** Supplied records follows **
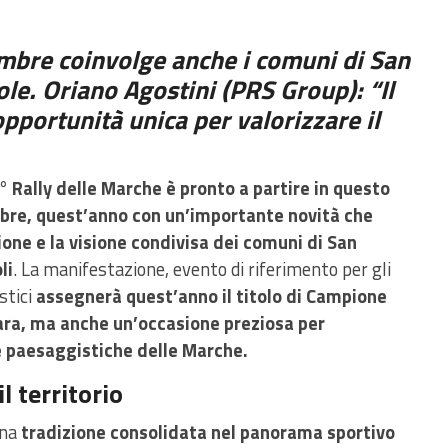
mbre coinvolge anche i comuni di San
le. Oriano Agostini (PRS Group): “Il
pportunità unica per valorizzare il
7° Rally delle Marche è pronto a partire in questo
bre, quest’anno con un’importante novità che
zione e la visione condivisa dei comuni di San
li
. La manifestazione, evento di riferimento per gli
stici
assegnerà quest’anno il titolo di Campione
 gara, ma anche un’occasione preziosa per
zze paesaggistiche delle Marche.
l territorio
una
tradizione consolidata nel panorama sportivo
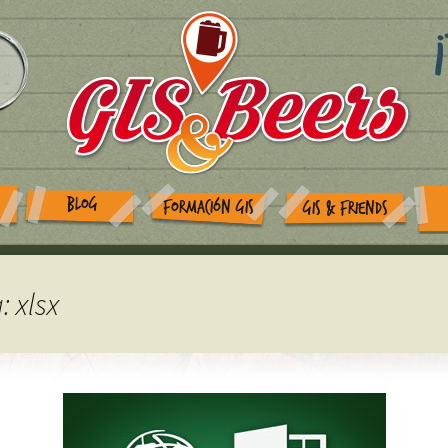
BLOG
FORMACIÓN GIS
GIS & FRIENDS
: xlsx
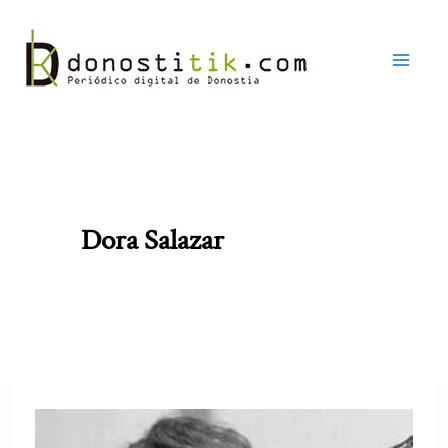
Ir
al
contenido
Dora Salazar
** End of Supplied records **
• Task description
Copy the text lines from all the records above verbatim, leaving out the pictures.

• Output for this task
mbre coinvolge anche i comuni di San
le. Oriano Agostini (PRS Group): “Il
pportunità unica per valorizzare il
7° Rally delle Marche è pronto a partire in questo
bre, quest’anno con un’importante novità che
zione e la visione condivisa dei comuni di San
li
. La manifestazione, evento di riferimento per gli
stici
assegnerà quest’anno il titolo di Campione
 gara, ma anche un’occasione preziosa per
zze paesaggistiche delle Marche.
l territorio
una
tradizione consolidata nel panorama sportivo
BLOG
FORMACIÓN GIS
GIS & FRIENDS
: xlsx
Ir
al
contenido
Dora Salazar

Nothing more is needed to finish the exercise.